Continuando a sequência de entrevistas com as bandas do Grito Rock 2009, o Pegada conversou com o líder do grupo, Roberto Frank. Confira!

Pegada: Bandas que se denominavam art rock há algum tempo eram, geralmente, ligadas ao rock progressivo. Vocês fazem um som bem calcado no pop rock tradicional, onde entra a arte no rock de vocês?

Robert Frank: Acho que o dia em que fizermos um som calcado no pop rock, será o momento certo para pendurarmos as guitarras, (risos). Nosso trabalho está muito mais ligado às artes visuais, literárias e cênicas do que à musica pop tradicional. Claro que nossa paixão maior é o rock, mas nunca nos prendemos a rótulos, isso nos levou a denominar nosso som pela sua finalidade maior, a de ser arte. Nosso trabalho está completamente relacionado à imagem, dos figurinos usados nos shows aos filmes produzidos por nós como complemento do trabalho dos Pelos. Acreditamos que nossa música quase sempre não se explica sozinha, o objetivo não é esse realmente, é levar o ouvinte para outro lugar, outros ares e sensações. Pelo menos quando compomos, sentimos ela assim.

Pegada: Vocês estão na ativa desde 1997. Quais as mudanças que vocês presenciaram durante esse período na cena e no mercado independente?

Robert Frank: Quando iniciamos, éramos grandes inocentes e ingênuos fazendo somente o que nos fazia sentir bem. Não tínhamos acesso fácil à internet nem equipamentos de gravação tão próximos quanto hoje. Só para se ter uma idéia, quando gravamos nosso primeiro CD “Enquanto isso o mundo se move lá fora”, fizemos cópias em fita para os integrantes, pois não tínhamos como ouví-lo em casa. A cena que vivíamos naquela época era completamente desconectada do restante da cidade ou do país, era uma cena formada por mais ou menos umas 10 bandas, todas do Aglomerado Serra, e fazer rock dentro de uma favela não era a coisa mais comum do mundo para muitas pessoas.

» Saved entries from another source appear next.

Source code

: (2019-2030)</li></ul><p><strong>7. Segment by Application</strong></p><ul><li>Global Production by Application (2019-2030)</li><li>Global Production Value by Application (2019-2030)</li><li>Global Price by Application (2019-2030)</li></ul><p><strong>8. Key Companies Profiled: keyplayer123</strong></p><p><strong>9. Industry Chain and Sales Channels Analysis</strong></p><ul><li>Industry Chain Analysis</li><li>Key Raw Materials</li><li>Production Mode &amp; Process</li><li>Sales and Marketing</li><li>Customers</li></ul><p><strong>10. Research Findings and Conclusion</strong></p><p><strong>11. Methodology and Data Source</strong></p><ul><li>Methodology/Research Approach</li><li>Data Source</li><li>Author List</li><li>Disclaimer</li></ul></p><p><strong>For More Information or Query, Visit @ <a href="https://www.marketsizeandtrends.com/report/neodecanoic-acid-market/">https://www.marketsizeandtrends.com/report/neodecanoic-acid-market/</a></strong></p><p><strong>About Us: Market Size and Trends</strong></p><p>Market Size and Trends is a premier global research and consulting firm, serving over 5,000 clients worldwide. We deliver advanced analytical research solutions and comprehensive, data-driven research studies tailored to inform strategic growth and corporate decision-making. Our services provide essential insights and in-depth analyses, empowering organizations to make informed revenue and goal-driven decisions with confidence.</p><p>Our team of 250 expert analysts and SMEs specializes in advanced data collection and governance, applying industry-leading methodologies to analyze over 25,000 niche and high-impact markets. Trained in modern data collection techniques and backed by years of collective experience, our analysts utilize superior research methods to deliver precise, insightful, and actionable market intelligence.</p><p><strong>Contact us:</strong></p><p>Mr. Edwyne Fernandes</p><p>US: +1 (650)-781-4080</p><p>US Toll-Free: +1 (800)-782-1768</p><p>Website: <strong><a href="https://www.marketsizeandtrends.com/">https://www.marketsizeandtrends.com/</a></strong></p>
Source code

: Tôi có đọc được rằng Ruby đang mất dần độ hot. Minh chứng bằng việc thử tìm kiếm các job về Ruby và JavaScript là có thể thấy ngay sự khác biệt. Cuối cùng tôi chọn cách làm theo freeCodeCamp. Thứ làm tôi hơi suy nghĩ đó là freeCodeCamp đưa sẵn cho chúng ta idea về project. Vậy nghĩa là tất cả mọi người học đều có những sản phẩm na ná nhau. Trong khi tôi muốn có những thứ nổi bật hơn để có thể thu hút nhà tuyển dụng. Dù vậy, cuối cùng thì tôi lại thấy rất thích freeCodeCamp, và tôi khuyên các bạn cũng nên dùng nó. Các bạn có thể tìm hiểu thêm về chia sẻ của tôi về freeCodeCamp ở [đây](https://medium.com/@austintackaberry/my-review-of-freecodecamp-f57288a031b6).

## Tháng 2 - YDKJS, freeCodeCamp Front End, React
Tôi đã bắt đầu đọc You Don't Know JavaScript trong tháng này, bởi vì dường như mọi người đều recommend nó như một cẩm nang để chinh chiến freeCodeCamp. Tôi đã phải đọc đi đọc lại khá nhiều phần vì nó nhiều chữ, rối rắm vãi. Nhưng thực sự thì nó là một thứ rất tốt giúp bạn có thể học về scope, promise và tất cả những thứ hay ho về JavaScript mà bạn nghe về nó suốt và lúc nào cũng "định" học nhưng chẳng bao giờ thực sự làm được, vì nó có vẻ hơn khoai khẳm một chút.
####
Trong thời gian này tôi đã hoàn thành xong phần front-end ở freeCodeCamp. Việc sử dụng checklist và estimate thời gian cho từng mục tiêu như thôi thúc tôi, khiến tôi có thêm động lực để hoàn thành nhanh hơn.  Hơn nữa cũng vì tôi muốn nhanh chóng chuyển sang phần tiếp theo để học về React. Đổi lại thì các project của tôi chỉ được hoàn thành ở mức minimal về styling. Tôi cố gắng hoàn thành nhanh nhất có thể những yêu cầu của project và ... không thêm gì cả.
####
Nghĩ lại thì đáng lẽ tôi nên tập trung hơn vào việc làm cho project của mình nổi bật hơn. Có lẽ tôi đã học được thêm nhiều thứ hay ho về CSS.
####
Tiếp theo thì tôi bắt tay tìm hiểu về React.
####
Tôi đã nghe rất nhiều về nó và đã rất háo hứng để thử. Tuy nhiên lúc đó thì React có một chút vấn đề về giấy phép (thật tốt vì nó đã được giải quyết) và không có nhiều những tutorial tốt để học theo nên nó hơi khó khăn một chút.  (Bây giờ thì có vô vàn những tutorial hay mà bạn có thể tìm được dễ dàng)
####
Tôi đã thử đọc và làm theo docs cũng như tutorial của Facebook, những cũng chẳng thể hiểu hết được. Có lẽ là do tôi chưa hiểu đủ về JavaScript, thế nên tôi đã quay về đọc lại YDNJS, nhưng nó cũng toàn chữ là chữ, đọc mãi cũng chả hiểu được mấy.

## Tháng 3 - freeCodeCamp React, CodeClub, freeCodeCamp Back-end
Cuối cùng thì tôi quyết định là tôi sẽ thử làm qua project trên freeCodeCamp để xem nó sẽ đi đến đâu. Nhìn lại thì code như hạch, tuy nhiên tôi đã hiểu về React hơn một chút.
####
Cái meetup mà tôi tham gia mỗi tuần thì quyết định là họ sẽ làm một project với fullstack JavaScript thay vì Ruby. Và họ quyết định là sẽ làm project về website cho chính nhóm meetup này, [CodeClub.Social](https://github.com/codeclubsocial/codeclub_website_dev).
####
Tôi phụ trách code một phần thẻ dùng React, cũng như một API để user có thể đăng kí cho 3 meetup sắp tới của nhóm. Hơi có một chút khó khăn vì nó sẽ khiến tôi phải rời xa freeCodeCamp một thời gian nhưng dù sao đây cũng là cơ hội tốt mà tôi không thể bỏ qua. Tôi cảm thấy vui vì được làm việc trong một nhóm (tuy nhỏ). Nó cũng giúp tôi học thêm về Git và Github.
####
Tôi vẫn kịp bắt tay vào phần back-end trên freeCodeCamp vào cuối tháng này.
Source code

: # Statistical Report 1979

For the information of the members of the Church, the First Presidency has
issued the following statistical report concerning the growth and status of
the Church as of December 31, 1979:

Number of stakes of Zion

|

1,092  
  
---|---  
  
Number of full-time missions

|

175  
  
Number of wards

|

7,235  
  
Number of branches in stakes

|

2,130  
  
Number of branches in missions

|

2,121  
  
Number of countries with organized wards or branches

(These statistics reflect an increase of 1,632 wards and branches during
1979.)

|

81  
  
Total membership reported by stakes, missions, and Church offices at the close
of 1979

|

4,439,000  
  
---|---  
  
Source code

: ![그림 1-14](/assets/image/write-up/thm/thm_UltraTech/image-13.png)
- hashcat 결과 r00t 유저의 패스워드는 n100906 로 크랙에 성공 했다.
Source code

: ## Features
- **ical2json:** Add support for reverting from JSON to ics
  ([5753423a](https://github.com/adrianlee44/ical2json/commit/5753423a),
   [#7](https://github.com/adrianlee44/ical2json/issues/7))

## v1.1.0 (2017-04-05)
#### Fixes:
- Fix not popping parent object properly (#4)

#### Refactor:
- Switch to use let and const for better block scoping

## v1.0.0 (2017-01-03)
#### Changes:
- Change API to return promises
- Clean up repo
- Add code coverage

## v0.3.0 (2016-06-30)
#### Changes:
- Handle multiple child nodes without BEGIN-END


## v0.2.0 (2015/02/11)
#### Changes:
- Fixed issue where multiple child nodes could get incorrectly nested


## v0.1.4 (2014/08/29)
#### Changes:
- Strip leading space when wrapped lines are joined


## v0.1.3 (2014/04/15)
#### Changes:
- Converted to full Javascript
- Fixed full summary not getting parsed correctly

Montávamos nossos equipamentos nas ruas, armávamos palanques sobre barrancos e assim criamos um movimento chamado Faverock, que depois de algum tempo desceu a favela para dialogar com o chamado “asfalto”. Hoje temos ferramentas muito mais próximas, como a internet e máquinas que nos permitem gravar dentro do próprio quarto.

Hoje podemos ver como a necessidade de coletivos ainda se faz muito presente, e paralelo a isso, muitas bandas ainda não conseguem ou não querem ver isso. Além do mais, poucos artistas se assistem, se as bandas fossem público delas mesmas, nunca tocaríamos para 10, 20 pessoas. Mesmo com tudo isso, achamos que estamos no caminho. Hoje são vários os coletivos e festivais em todo o país e eu citaria entre muitos o OUTROROCK, que também ajudamos a construir. Acho que outra grande mudança está sendo a quebra das gravadoras, que em nosso ponto de vista é muito saudável para a descriação (sic) de um mercado único da música nacional. Podemos viver uma diversidade maior e o público pode escolher, de verdade, o que ouvir.

A banda Pelos de Cachorro se apresenta no dia 21/1, n´A Obra, concorrendo a uma vaga no Grito Rock 2009, em fevereiro!